Man sits on endangered coral reef

Over the past year, we were able to see the benefits that closing off tourist destinations has on certain ecosystems.

While the circumstances under which nature was given time to heal from handling multiple visitors year round, it’s still worth marveling at how large of a role we play in the state of the ecosystem.

Given how impactful our actions are, officials have implemented regulations aimed at incentivising tourists to act responsibly.

Take this case, where a man who sat on a coral reef may face jail time and a hefty fine.

Recent news on TSL:

Tourist sits on coral reef in Sattahip

On 13th February 2022, the story of a man who sat on Stone Coral, an endangered species of coral, in Sattahip was published on Bangkok Post.

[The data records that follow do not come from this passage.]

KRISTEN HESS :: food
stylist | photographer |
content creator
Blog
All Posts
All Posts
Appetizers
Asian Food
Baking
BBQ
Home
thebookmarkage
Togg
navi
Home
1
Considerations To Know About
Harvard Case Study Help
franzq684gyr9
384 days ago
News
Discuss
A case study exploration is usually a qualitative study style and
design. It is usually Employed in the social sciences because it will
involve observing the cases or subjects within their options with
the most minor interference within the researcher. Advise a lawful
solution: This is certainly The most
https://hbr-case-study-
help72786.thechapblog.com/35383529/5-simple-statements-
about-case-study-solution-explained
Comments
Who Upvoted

According to the publication, Mr. Tisutr Rattanasathian posted this photo of himself on 12th February 2022.

Image credit: The Thaiger

The photo was then used as evidence by the Department of Marine and Coastal Resources in a legal complaint.

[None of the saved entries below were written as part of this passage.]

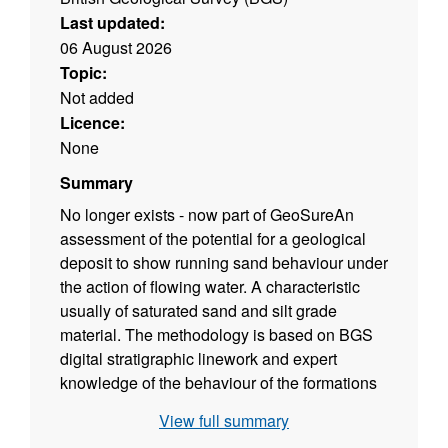
Last updated:
06 August 2026
Topic:
Not added
Licence:
None
Summary
No longer exists - now part of GeoSure
An
assessment of the potential for a geological
deposit to show running sand behaviour under
the action of flowing water. A characteristic
usually of saturated sand and silt grade
material. The methodology is based on BGS
digital stratigraphic linework and expert
knowledge of the behaviour of the formations
so defined.
View full summary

Should legal institutions find Mr. Rattanasathian guilty of endangering Thai resources, he could face up to 10 years in prison as well as a fine of ฿1 million (~USD30,713).

The reef is protected under Thai law

The coral reef that Mr. Rattanasathian was pictured sitting on is protected under Thai law.

When the suspect was formally notified of the charges against him, Mr. Rattanasathian stated he had zero intention of damaging the reef. His aim was to take a picture showing nature’s beauty.

To the person in the picture, the coral looked more like a rock and less like a protected species.

Take nothing but pictures, and leave nothing but footprints

We’ve all been encouraged to appreciate the planet for all its wonders as well as protect its finite resources.

While we can understand wanting to get up close and personal with nature’s beauty, it’s also worth noting that just touching something can be harmful.

In the case of coral, an extremely fragile species, any sort of contact can result in damage.

We hope that everyone involved in this story is able to move forward, and for the coral’s quick recovery.